The National Building Inspectorate found in 2018 that the majority of buildings it had audited were unsafe. Scores of Kenyans have died in collapses during the past decade.

Soaring steel and cement prices give developers further incentives to cut corners, or to add more floors without ensuring structures can handle the extra weight.

On Sunday, more than 100 people were evacuated from a block in Ruiru town after residents reported cracks that had widened to three inches following heavy rain.

Twelve hours later and the two-year-old building's front pillars and walls gave in. A digger was busy dismantling the block on Monday as locals and police officers from the station opposite watched chunks of concrete come crashing down.

"This all started earlier than yesterday. The owner was trying to repair cracks but you could see the building was sinking day by day and there were more cracks everywhere," said 22-year-old Charles Kamau, who lived next door and ran a shack outside selling mobile phone services.

Kiambu governor Kimani Wamatangi said preliminary investigations suggested that the collapse that killed Karomo's parents was down to "poor workmanship" and that the owner - who was arrested on Monday trying to flee the country - had continued to build despite officials halting work in May.

The team responsible for approvals and inspections in Kiambu has been disbanded and all buildings in the county will be audited, Wamatangi added in a statement.

THE GOING RATE

The scramble to cash in on the building boom has swelled the ranks of developers ready to bribe planning officers for permits and to avoid professional scrutiny, according to George Arabbu from the Architectural Association of Kenya.
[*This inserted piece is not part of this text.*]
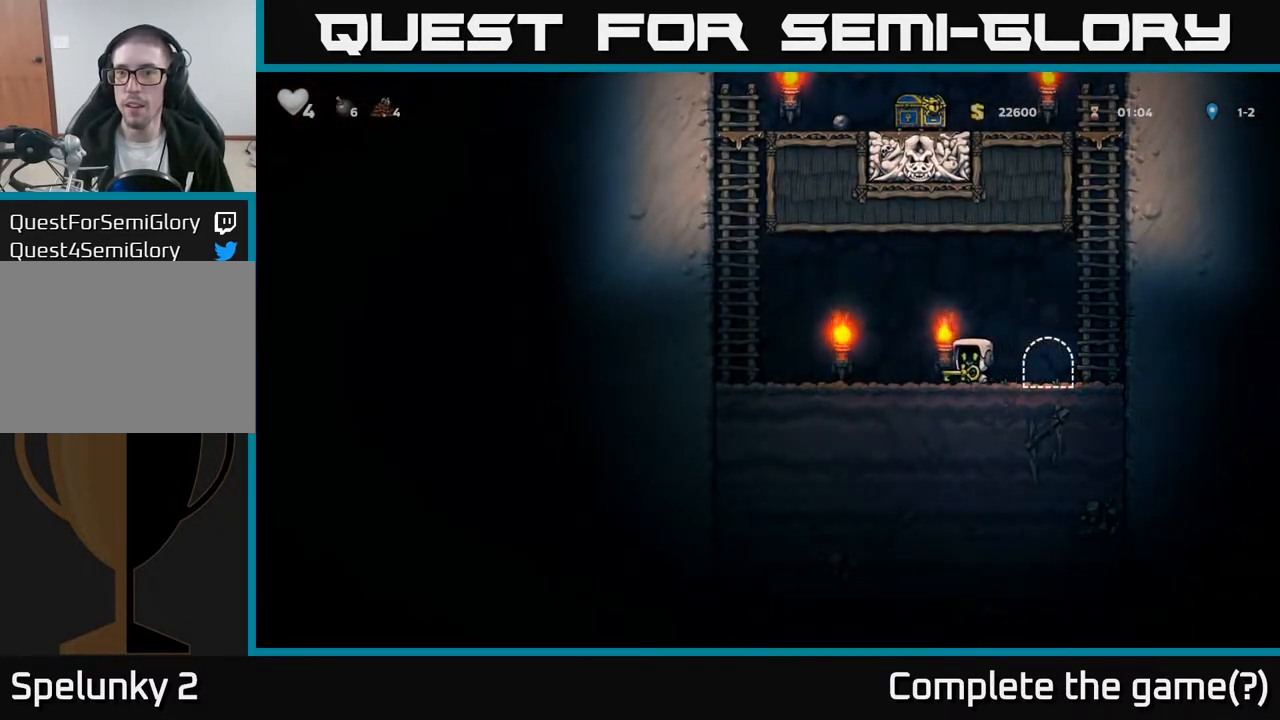
{"buttons": ["A", "DPAD_UP"], "left_stick": "center", "right_stick": "center", "events": [[300, "A", "down"], [450, "DPAD_UP", "down"], [500, "DPAD_LEFT", "up"]]}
The going rate, Arabbu said, ranges from 50,000- 100,000 Kenyan shillings ($414-$818) for approval for small single-plots to "millions of shillings" for larger, complex sites.

Some counties have trialled digitalising approval processes but local officials demanded a return to the manual system, Arabbu said.

"We have good laws, good systems but terrible officers and rogue developers," he added. "People just spend money making them (apartment blocks) look good, putting lipstick on a pig. It's a disaster."

Back in Ruaka, Karomo said that an amateur could see that the columns supporting the now-collapsed building were badly aligned and that the cement mixture looked too watery.

Starring up at the mound of concrete while a memorial service was held in an adjacent courtyard, he said that he had urged his parents to move to another property but they refused.

"They were always here," Karomo said, pointing to his grandparents' home a few metres away, which was also damaged.